◆ Supplied information
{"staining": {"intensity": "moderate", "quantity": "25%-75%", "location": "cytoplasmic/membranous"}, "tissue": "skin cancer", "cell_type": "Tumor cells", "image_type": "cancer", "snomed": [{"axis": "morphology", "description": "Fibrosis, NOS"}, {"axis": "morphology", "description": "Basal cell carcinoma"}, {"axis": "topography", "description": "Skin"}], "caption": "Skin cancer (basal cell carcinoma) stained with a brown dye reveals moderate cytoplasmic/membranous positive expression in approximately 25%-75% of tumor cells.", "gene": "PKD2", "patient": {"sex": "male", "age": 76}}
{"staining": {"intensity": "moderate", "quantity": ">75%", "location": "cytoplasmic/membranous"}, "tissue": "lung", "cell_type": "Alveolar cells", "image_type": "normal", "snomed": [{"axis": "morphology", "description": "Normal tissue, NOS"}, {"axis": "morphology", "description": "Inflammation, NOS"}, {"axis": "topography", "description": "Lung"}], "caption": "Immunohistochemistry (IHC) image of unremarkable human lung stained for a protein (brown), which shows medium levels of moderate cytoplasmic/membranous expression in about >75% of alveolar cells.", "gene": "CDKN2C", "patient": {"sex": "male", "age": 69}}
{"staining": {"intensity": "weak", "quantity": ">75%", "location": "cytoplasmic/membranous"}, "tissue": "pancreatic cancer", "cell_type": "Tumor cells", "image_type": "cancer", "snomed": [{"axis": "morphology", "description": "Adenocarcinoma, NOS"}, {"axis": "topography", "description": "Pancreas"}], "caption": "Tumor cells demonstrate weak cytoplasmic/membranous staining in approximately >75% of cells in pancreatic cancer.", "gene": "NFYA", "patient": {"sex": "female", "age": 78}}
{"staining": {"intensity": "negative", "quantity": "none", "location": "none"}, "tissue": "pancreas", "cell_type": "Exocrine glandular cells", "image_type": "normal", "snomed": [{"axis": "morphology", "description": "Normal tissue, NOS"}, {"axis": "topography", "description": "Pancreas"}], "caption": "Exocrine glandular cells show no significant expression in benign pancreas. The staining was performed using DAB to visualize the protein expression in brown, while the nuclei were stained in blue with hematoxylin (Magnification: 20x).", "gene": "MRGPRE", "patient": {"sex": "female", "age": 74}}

◆ The task
All of the material should be copied verbatim.

◆ Response box
{"staining": {"intensity": "moderate", "quantity": "25%-75%", "location": "cytoplasmic/membranous"}, "tissue": "skin cancer", "cell_type": "Tumor cells", "image_type": "cancer", "snomed": [{"axis": "morphology", "description": "Fibrosis, NOS"}, {"axis": "morphology", "description": "Basal cell carcinoma"}, {"axis": "topography", "description": "Skin"}], "caption": "Skin cancer (basal cell carcinoma) stained with a brown dye reveals moderate cytoplasmic/membranous positive expression in approximately 25%-75% of tumor cells.", "gene": "PKD2", "patient": {"sex": "male", "age": 76}}
{"staining": {"intensity": "moderate", "quantity": ">75%", "location": "cytoplasmic/membranous"}, "tissue": "lung", "cell_type": "Alveolar cells", "image_type": "normal", "snomed": [{"axis": "morphology", "description": "Normal tissue, NOS"}, {"axis": "morphology", "description": "Inflammation, NOS"}, {"axis": "topography", "description": "Lung"}], "caption": "Immunohistochemistry (IHC) image of unremarkable human lung stained for a protein (brown), which shows medium levels of moderate cytoplasmic/membranous expression in about >75% of alveolar cells.", "gene": "CDKN2C", "patient": {"sex": "male", "age": 69}}
{"staining": {"intensity": "weak", "quantity": ">75%", "location": "cytoplasmic/membranous"}, "tissue": "pancreatic cancer", "cell_type": "Tumor cells", "image_type": "cancer", "snomed": [{"axis": "morphology", "description": "Adenocarcinoma, NOS"}, {"axis": "topography", "description": "Pancreas"}], "caption": "Tumor cells demonstrate weak cytoplasmic/membranous staining in approximately >75% of cells in pancreatic cancer.", "gene": "NFYA", "patient": {"sex": "female", "age": 78}}
{"staining": {"intensity": "negative", "quantity": "none", "location": "none"}, "tissue": "pancreas", "cell_type": "Exocrine glandular cells", "image_type": "normal", "snomed": [{"axis": "morphology", "description": "Normal tissue, NOS"}, {"axis": "topography", "description": "Pancreas"}], "caption": "Exocrine glandular cells show no significant expression in benign pancreas. The staining was performed using DAB to visualize the protein expression in brown, while the nuclei were stained in blue with hematoxylin (Magnification: 20x).", "gene": "MRGPRE", "patient": {"sex": "female", "age": 74}}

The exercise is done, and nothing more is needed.